Foreign aid may be US's strongest hand in influencing Polish crisis

Much more than Polish freedom hangs in the balance. If Poland's military authorities carry their crackdown to a complete suppression of the independent labor movement there, it could not only disrupt Western trade and aid relations with that country, but also derail the US-Soviet nuclear weapons talks now under way in Geneva.

According to experts on the subject here, the West could not remain indifferent to the destruction of Solidarity, the only East-bloc trade union free of communist party control.

Militarily, there is little that the West can do to influence events in Poland. American officials are being careful not to say anything about possible Western military precautions that might be seized upon by the Soviet Union as a pretext for Soviet intervention.

Privately, the United States is said to have passed messages to the Soviet Union warning it of serious consequences for East-West relations should the Soviets intervene. At least one such message was reported to have been sent through the Soviet ambassador in Washington, Anatoly Dobrynin.

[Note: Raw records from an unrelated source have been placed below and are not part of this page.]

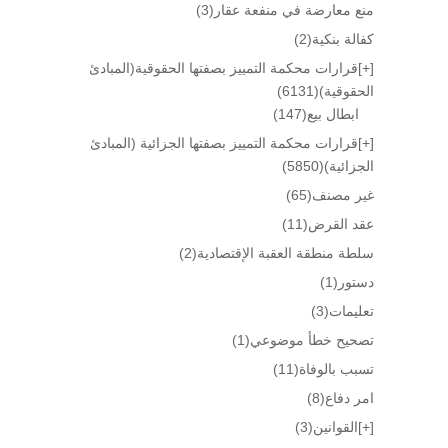
منع معارضة في منفعة عقار
(3)
كفالة بنكية
(2)
[+]
قرارات محكمة التمييز بصفتها الحقوقية(المبادئ
الحقوقية)
(6131)
ابطال بيع
(147)
[+]
قرارات محكمة التمييز بصفتها الجزائية (المبادئ
الجزائية)
(5850)
غير مصنف
(65)
عقد القرض
(11)
سلطة منطقة العقبة الإقتصادية
(2)
دستور
(1)
تعليمات
(3)
تصحيح خطأ موضوعي
(1)
تسبب بالوفاة
(11)
امر دفاع
(8)
[+]
القوانين
(3)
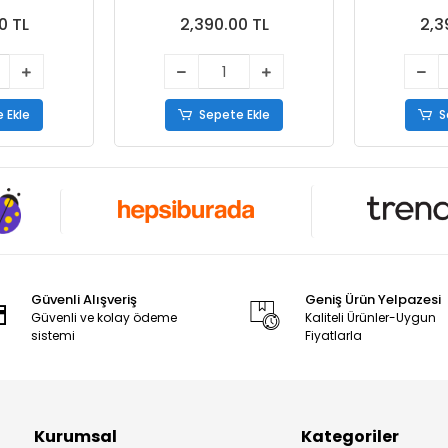
0 TL
2,390.00 TL
2,3
 Ekle
Sepete Ekle
S
Güvenli Alışveriş
Geniş Ürün Yelpazesi
Güvenli ve kolay ödeme
Kaliteli Ürünler-Uygun
sistemi
Fiyatlarla
Kurumsal
Kategoriler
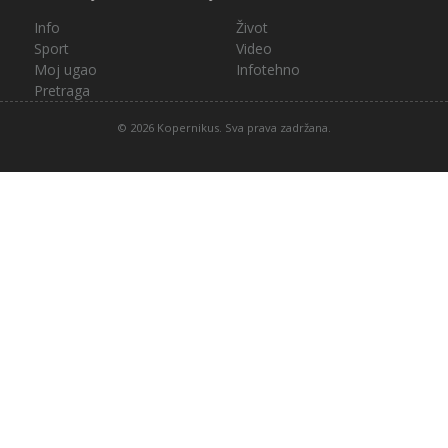
Info
Život
Sport
Video
Moj ugao
Infotehno
Pretraga
© 2026 Kopernikus. Sva prava zadržana.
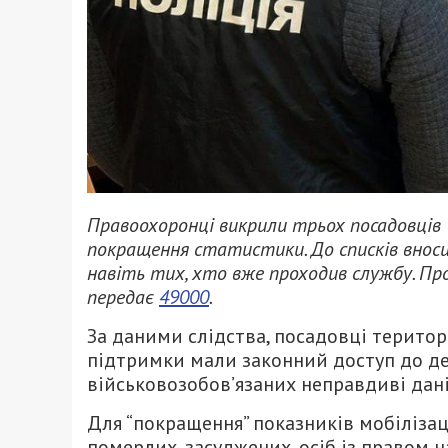
Правоохоронці викрили трьох посадовців Т
покращення статистики. До списків вноси
навіть тих, хто вже проходив службу. Пр
передає
49000
.
За даними слідства, посадовці територ
підтримки мали законний доступ до дер
військовозобов’язаних неправдиві дан
Для “покращення” показників мобілізац
померлих, засуджених, осіб із правом н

The US is placing its hopes for accommodation in Poland between the government and labor union - and its hope for ''nonintervention'' by the Soviets - on a thin thread: the possibility that Prime Minister Wojciech Jaruzelski and Solidarity chief Lech Walesa can still negotiate a compromise. Polish officials had reassured US officials only recently that the clock would not be turned back in Poland and that there would be no return to the situation before August 1980, when the Polish government agreed to reforms.

Richard T. Davies, a former US ambassador to Poland who closely follows events in that country, thinks that accommodation in Poland is still possible despite the arrests of union activists early Dec. 13.

In Mr. Davies's view, both Jaruzelski and Walesa are engaged in a ''gamble of desperation.''

It is a gamble for Jaruzelski because the use of force has revealed his regmine's political impotence and makes it difficult for him to retreat to a softer line. It is a gamble for Walesa, because by apparently agreeing to negotiate with the regime, he risks losing many of his most militant supporters.

''For an accommodation to work, the regime would have to make major concessions,'' says Davies. ''But Jaruzelski does not represent the ultimate hard-line position. That is represented by Stefan Olszowski, the politburo member in charge of propaganda.''

Davies thinks that the US could play an important role in the situation by leading the West to offer continued economic aid to Poland - but only on the basis of conditions that foster accommodation between the government and union. So far, he says, Western aid has merely served to help prop up the regime.

At the moment, the US is considering $100 million in new agricultural assistance to Poland, primarily in the form of feed grains.

In their public statements on the situation in Poland so far, Reagan administration officials have been exceedingly cautious and have not gone far beyond expressing their concern and the hope that the Polish people will settle the situation without outside interference. As of this writing, Reagan was returning to the White House from a weekend at Camp David and had not yet made any comment. US Secretary of State Alexander M. Haig Jr., currently in Brussels consulting with the NATO allies, said he saw no sign of direct Soviet intervention.

American analysts think the Soviets could not but be pleased that Prime Minister Jaruzelski decided to get tough. The Soviets would clearly like to avoid the kind of bloodshed that a Soviet invasion would entail, not to speak of the economic burden that Poland would impose on the Soviets as a result of such an invasion.

In an appearance on the ABC television program ''This Week,'' former Secretary of State Henry A. Kissinger said that should the authorities completely suppress Solidarity, Mr. Kissinger recommends cutting Western aid to Poland. Talks with the Soviets on reducing nuclear arms should be suspended until the situation is clarified, he said.

In a separate appearance on the NBC program ''Meet the Press,'' Sen. Charles H. Percy (R) of Illinois and chairman of the Senate Foreign Relations Committee, also would using Western aid as leverage in the Polish situation. But he also favors channeling much of that aid through the World Bank and International Monetary Fund.